New Strain of Gonorrhea Completely Resistant to Antibiotics
Move over Herpes; there is a new untreatable sexually transmitted disease in town.
Researchers have discovered a new strain of gonorrhea in Japan that is resistant to antibiotics, a possible precursor to a global health scare.
Typically gonorrhea is treated by cephalosporins, which is currently the only effective tool to treat gonorrhea, but the new strain Neisseria gonorrhoeae, has genetically mutated to resist the cephalosporins.
This is both an alarming and a predictable discovery, lead researcher Magnus Unemo, professor at the Swedish Reference Laboratory for Pathogenic Neisseria in Örebro, Sweden, said in a statement. Since antibiotics became the standard treatment for gonorrhea in the 1940s, this bacterium has shown a remarkable capacity to develop resistance mechanisms to all drugs introduced to control it.
This news comes a week after the Center for Disease Control admitted concerns about cephalosporins' ability to combat gonorrhea. The CDC had noticed increased resistance from West Coast states, most notably Hawaii and California.
The CDC however hoped that it still had a few years to test other methods before gonorrhea became completely resistant to cephlaosporins.
We do fear that based on what we are hearing around the world, we will see cephalosporin-resistant gonorrhea, CDC Director of STD Prevention Gail Bolan, MD told WebMD last week. We don't know when this is going to happen, but the hope is that we have a few years to identify other treatments.
One of the major fears is that not only will the strain continue to evolve but also that it can be easily spread. Gonorrhea is one of the most common STDs in the United States with up to 700,000 new cases reported each year. Such a commonplace STD poses a lot of health problems, especially if it forces newer, cost prohibitive methods of treatment.
Gonorrhea can cause infertility in men and women as well as burning sensations, discharges, and in some extreme cases, death.
Gonorrhea resisted antibiotics over the years
This isn't the first time that a strain of gonorrhea has resisted the conventional antibiotic methods of the time. Initially doctors used sulfa drugs and penicillin to combat the disease known as the clap, but over time the strain evolved and resisted the drugs.
Each time doctors had to find a new drug to combat the disease and had success each time. After pencillin became outdated, doctors used ciprofloxacin and fluroquinolones to battle the story.
Similar to what has occurred in Japan, the first reported issues of resistance to fluroquinolones came from Asia and the Western United States.

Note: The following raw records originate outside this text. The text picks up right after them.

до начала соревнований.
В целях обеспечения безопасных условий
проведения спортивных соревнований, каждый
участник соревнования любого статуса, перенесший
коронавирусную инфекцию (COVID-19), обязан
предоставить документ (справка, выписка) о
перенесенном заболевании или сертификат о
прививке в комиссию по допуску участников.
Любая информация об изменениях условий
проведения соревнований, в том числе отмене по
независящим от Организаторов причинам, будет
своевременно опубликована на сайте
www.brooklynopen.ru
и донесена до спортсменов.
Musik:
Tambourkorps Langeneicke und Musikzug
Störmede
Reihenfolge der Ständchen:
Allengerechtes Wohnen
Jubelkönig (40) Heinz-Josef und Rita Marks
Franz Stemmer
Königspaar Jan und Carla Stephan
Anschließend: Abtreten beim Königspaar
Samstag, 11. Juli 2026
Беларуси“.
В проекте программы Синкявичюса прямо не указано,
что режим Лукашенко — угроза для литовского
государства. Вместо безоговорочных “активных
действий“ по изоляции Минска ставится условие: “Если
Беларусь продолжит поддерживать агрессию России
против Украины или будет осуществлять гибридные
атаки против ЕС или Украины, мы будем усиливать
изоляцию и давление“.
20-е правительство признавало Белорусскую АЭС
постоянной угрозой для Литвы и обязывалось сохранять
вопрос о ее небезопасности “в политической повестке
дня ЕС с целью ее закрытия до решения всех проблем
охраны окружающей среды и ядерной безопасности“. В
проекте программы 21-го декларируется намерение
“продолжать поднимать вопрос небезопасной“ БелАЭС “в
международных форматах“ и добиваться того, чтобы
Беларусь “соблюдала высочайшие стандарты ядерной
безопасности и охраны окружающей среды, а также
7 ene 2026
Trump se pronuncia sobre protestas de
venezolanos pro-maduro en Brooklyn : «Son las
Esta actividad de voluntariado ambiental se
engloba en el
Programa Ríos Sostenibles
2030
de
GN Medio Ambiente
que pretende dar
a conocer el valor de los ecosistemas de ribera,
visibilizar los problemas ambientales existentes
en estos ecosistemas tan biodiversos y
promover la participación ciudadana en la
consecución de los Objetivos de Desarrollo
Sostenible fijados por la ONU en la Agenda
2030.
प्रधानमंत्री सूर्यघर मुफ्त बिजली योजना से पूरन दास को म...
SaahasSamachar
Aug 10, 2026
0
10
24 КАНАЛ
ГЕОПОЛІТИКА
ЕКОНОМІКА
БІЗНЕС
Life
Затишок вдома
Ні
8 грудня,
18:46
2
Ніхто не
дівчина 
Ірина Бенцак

We were concerned about this 20 years ago and combated that very effectively, Dr. William Schaffner, chair of preventive medicine the Vanderbilt University Medical Center, told ABC News. But if you have a strain that's completely resistant to antibiotics, you have to very quickly develop strategies to recognize the resistant strain and alternative treatment regimens.
Companies need to be motivated to find a cure
With news of an antibiotic resistant strain of gonorrhea starting to spread, Schaffner hopes it helps to motivate antibiotic makers to work hard to develop a new drug. With research cuts across the board, Schaffner is afraid that pharmaceutical companies will focus more on what has been working versus exploring the making of new antibiotics.
We need to implement a program so that pharmaceutical companies are motivated financially to pursue research in developing antibiotics, Schaffner said. And both the public and professional have to be much more rigorous in their expectations and use of antibiotics.